9%, compared to +50. 2% for F. N. B. Corporation (FNB). Over 10 years, the gap is even starker: WTFC returned +224. 8% versus FNB's +78. 8%. Past returns do not guarantee future results, and the stock with the higher historical return may already have its best growth priced in.
04Which is safer — FNB or WTFC?
By beta (market sensitivity over 5 years), Wintrust Financial Corporation (WTFC) is the lower-risk stock at 1.
16β versus F. N. B. Corporation's 1. 22β — meaning FNB is approximately 5% more volatile than WTFC relative to the S&P 500. On balance sheet safety, F. N. B. Corporation (FNB) carries a lower debt/equity ratio of 58% versus 62% for Wintrust Financial Corporation — giving it more financial flexibility in a downturn.
05Which is growing faster — FNB or WTFC?
By revenue growth (latest reported year), Wintrust Financial Corporation (WTFC) is pulling ahead at 6.
7% versus 4. 9% for F. N. B. Corporation (FNB). On earnings-per-share growth, the picture is similar: F. N. B. Corporation grew EPS 22. 8% year-over-year, compared to 12. 1% for Wintrust Financial Corporation. Higher growth typically commands a higher valuation multiple — check whether the premium P/E or P/S is justified by the growth rate using the PEG ratio.
06Which has better profit margins — FNB or WTFC?
F.
N. B. Corporation (FNB) is the more profitable company, earning 21. 0% net margin versus 19. 5% for Wintrust Financial Corporation — meaning it keeps 21. 0% of every revenue dollar as bottom-line profit. Operating margin tells a similar story: WTFC leads at 26. 4% versus 24. 8% for FNB. At the gross margin level — before operating expenses — FNB leads at 62. 3%, reflecting greater pricing power or product mix advantage. Stronger margins indicate durable pricing power, lower cost of revenue, or higher mix of software/services.
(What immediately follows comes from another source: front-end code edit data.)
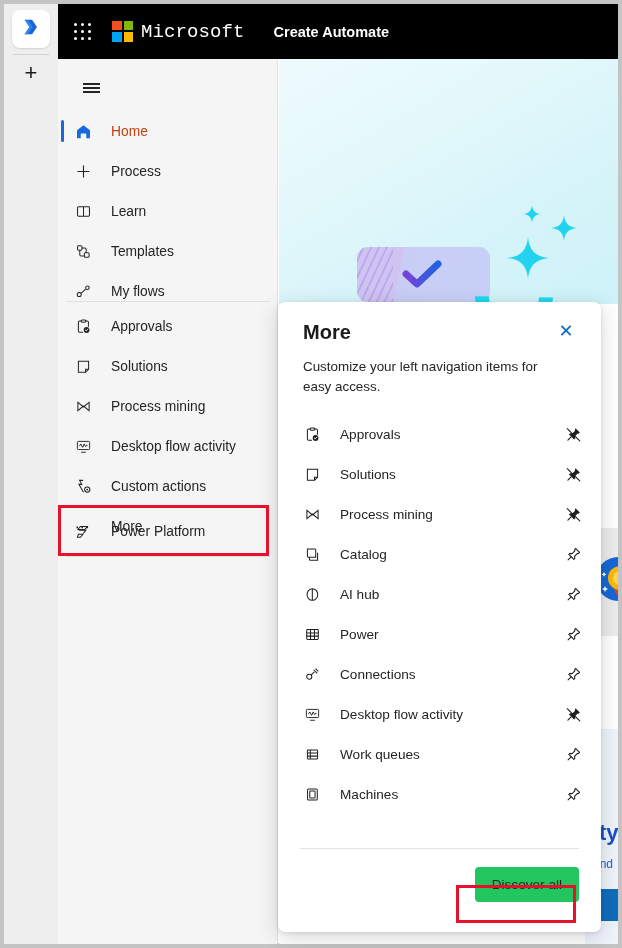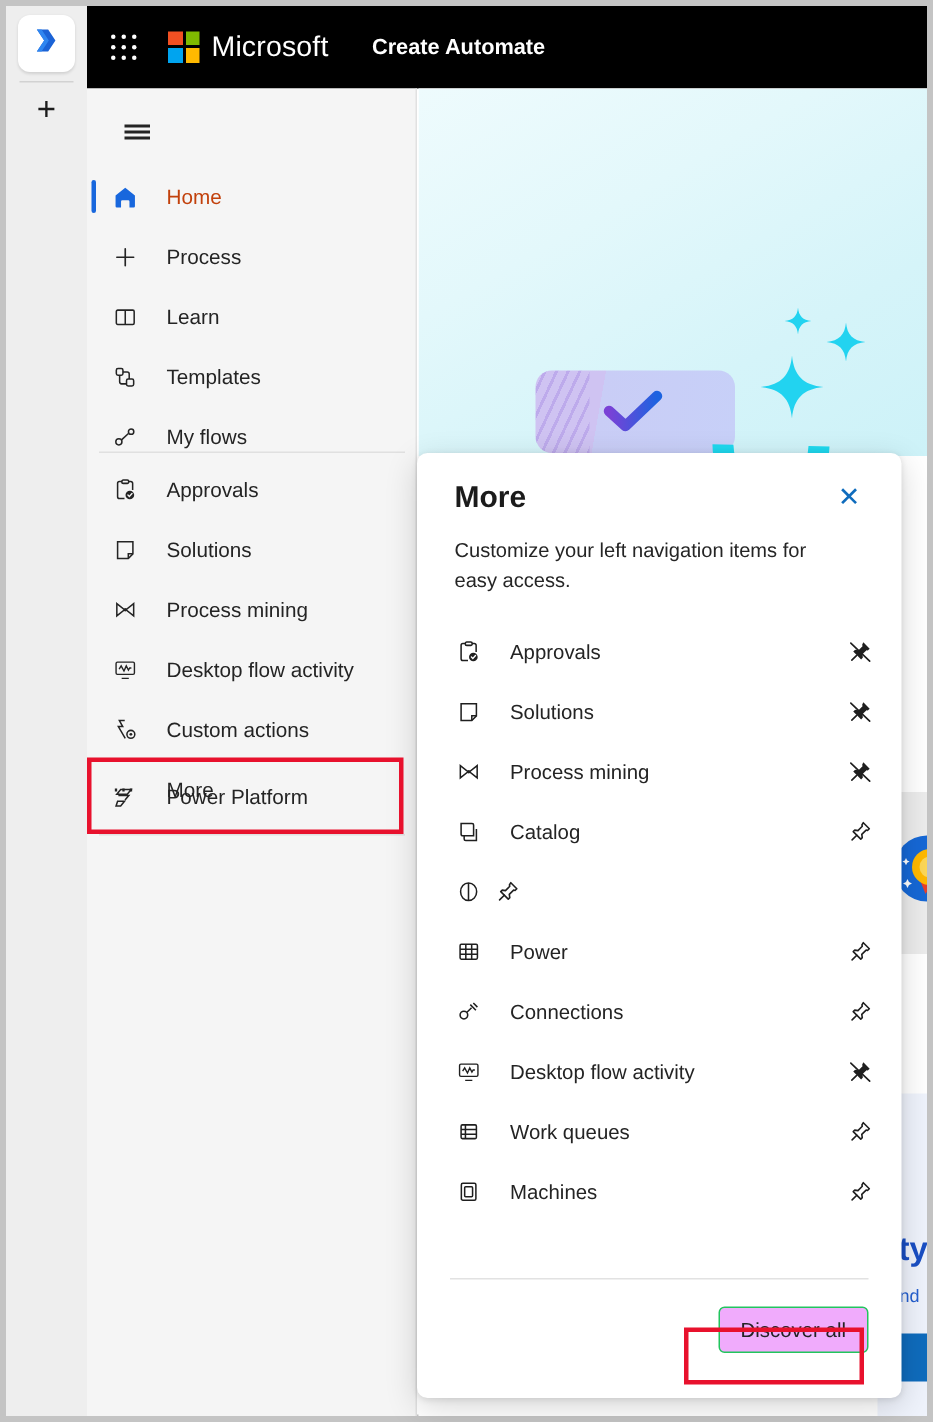--- a/index.html
+++ b/index.html
@@ -79,21 +79,21 @@
     grid-template-columns: repeat(3, 1fr);
     grid-template-rows: repeat(3, 1fr);
     gap: 3px;
     cursor: pointer;
     flex: none;
   }
   .waffle i {
     display: block; width: 3px; height: 3px; border-radius: 50%;
     background: #ffffff;
   }
-  .ms-logo { display: flex; flex: none; }
+  .ms-logo { display: flex; flex: none; font-family: Liberation Mono, monospace; }
   .ms-squares {
     width: 21px; height: 21px;
     display: grid; grid-template-columns: 1fr 1fr; grid-template-rows: 1fr 1fr;
     gap: 2px;
   }
   .ms-squares i { display: block; }
   .ms-word {
     color: #ffffff;
     font-size: 19px;
     font-weight: 400;
@@ -313,22 +313,22 @@
     position: absolute; left: 0; bottom: 0;
     width: 323px;
     padding: 0 22px;
   }
   .foot-sep {
     height: 1px; background: #e2e2e2; margin: 0 0 0 0;
   }
   .discover-btn {
     display: block;
     margin: 18px 0 30px auto;
-    background: #f0abfc;
-    border: 1px solid #22c55e;
+    background: #22c55e;
+    border: 3px solid #22c55e;
     border-radius: 4px;
     padding: 7px 14px;
     font-size: 13.6px;
     color: #242424;
     cursor: pointer;
     font-family: "Liberation Sans", sans-serif;
   }
 </style>
 </head>
 <body>
@@ -661,20 +661,21 @@
         </span>
       </div>
 
       <div class="fly-item">
         <span class="ico">
           <svg width="17" height="17" viewBox="0 0 20 20" fill="none" stroke="currentColor" stroke-width="1.2">
             <path d="M9.8 3.2c3.6 0 6.4 3 6.4 6.8s-2.8 6.8-6.4 6.8c-3.6 0-6.2-3-6.2-6.8S6.2 3.2 9.8 3.2z"></path>
             <path d="M9.8 3.2v13.6"></path>
           </svg>
         </span>
+        <span class="lbl">AI hub</span>
         <span class="pinbtn">
           <svg width="17" height="17" viewBox="0 0 20 20" fill="none" stroke="currentColor" stroke-width="1.25" stroke-linejoin="round">
             <path d="M12.4 2.9l4.7 4.7-1.4 1.4-1.1-.3-3.4 3.4.4 2.5-1.2 1.2-5.9-5.9 1.2-1.2 2.5.4 3.4-3.4-.3-1.1z"></path>
             <path d="M7.3 12.7L3.6 16.4" stroke-linecap="round"></path>
           </svg>
         </span>
       </div>
 
       <div class="fly-item">
         <span class="ico">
They are one of the clearest signs of business quality.
07Is FNB or WTFC more undervalued right now?
The PEG ratio (forward P/E divided by expected earnings growth rate) is the most precise measure of undervaluation relative to growth potential.
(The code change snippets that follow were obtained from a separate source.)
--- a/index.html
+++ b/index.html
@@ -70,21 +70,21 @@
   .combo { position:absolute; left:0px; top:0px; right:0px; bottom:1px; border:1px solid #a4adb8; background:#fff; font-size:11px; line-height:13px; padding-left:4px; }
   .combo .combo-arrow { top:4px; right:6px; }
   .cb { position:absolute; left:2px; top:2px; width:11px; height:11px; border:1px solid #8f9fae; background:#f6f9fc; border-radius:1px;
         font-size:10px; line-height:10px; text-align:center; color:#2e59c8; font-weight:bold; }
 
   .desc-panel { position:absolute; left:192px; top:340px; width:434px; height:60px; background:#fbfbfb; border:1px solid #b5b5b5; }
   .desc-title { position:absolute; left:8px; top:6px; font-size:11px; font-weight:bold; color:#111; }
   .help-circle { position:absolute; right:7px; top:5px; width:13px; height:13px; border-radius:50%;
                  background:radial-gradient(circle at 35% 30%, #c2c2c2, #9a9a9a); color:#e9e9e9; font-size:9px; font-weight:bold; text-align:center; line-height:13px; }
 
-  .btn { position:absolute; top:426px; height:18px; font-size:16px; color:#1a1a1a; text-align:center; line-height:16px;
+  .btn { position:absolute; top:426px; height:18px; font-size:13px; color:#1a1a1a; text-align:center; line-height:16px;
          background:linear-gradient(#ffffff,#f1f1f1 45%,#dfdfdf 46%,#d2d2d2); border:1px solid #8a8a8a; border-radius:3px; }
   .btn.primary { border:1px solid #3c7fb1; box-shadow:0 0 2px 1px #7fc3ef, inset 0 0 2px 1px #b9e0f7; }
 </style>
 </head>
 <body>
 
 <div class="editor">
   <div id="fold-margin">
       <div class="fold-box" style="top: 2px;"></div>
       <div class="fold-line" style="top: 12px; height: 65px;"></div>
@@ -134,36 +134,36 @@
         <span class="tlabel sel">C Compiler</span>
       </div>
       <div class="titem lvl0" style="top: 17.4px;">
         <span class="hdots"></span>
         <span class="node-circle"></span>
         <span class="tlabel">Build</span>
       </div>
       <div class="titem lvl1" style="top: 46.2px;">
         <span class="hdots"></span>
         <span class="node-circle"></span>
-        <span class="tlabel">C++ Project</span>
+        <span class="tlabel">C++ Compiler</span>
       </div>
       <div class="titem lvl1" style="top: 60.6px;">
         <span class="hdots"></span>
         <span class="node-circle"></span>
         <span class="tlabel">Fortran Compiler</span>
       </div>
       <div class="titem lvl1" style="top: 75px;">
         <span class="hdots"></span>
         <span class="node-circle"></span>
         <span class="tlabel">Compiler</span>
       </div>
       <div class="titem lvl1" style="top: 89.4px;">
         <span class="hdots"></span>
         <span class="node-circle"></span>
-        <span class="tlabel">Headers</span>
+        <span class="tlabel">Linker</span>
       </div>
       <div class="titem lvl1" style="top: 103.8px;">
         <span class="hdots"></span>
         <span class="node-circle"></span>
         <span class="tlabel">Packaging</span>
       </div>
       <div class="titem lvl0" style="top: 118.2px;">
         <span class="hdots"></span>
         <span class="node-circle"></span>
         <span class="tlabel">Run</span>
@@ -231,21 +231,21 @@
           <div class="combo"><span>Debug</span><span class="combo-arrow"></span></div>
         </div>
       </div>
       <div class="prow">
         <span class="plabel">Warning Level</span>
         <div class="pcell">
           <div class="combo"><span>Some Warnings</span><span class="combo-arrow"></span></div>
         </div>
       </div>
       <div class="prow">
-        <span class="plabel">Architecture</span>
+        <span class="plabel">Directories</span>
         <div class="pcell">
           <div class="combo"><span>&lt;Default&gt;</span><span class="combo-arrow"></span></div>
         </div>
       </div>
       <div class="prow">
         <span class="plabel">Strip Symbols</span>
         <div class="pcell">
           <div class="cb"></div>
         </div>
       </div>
By this metric, Wintrust Financial Corporation (WTFC) is the more undervalued stock at a PEG of 0. 59x versus F. N. B. Corporation's 0. 81x. A PEG below 1. 0 is traditionally considered the threshold for growth-adjusted undervaluation. On forward earnings alone, F. N. B. Corporation (FNB) trades at 10. 4x forward P/E versus 11. 6x for Wintrust Financial Corporation — 1. 2x cheaper on a one-year earnings basis. Analyst consensus price targets imply the most upside for WTFC: 15. 5% to $174. 57.
08Which pays a better dividend — FNB or WTFC?
None of the stocks in this comparison currently pay a material dividend.
All are effectively zero-yield and should be held for capital appreciation rather than income.
09Is FNB or WTFC better for a retirement portfolio?
For long-horizon retirement investors, Wintrust Financial Corporation (WTFC) is the stronger choice — it scores higher on the combination of lower volatility, dividend reliability, and long-term compounding (low volatility (β 1.
16), +224. 8% 10Y return). Both have compounded well over 10 years (WTFC: +224. 8%, FNB: +78. 8%), confirming both are viable long-term holds — but the lower-volatility option typically results in less emotional selling during corrections. Retirement portfolios generally favour predictability over maximum returns. Consult a financial advisor before making allocation decisions.
10What are the main differences between FNB and WTFC?
Both stocks operate in the Financial Services sector, making this a peer-level intra-sector comparison — the same macro tailwinds and headwinds will affect both.
These fundamental differences mean investors should not choose between them on a single metric — the "better stock" depends entirely on which of these characteristics aligns with your investment strategy.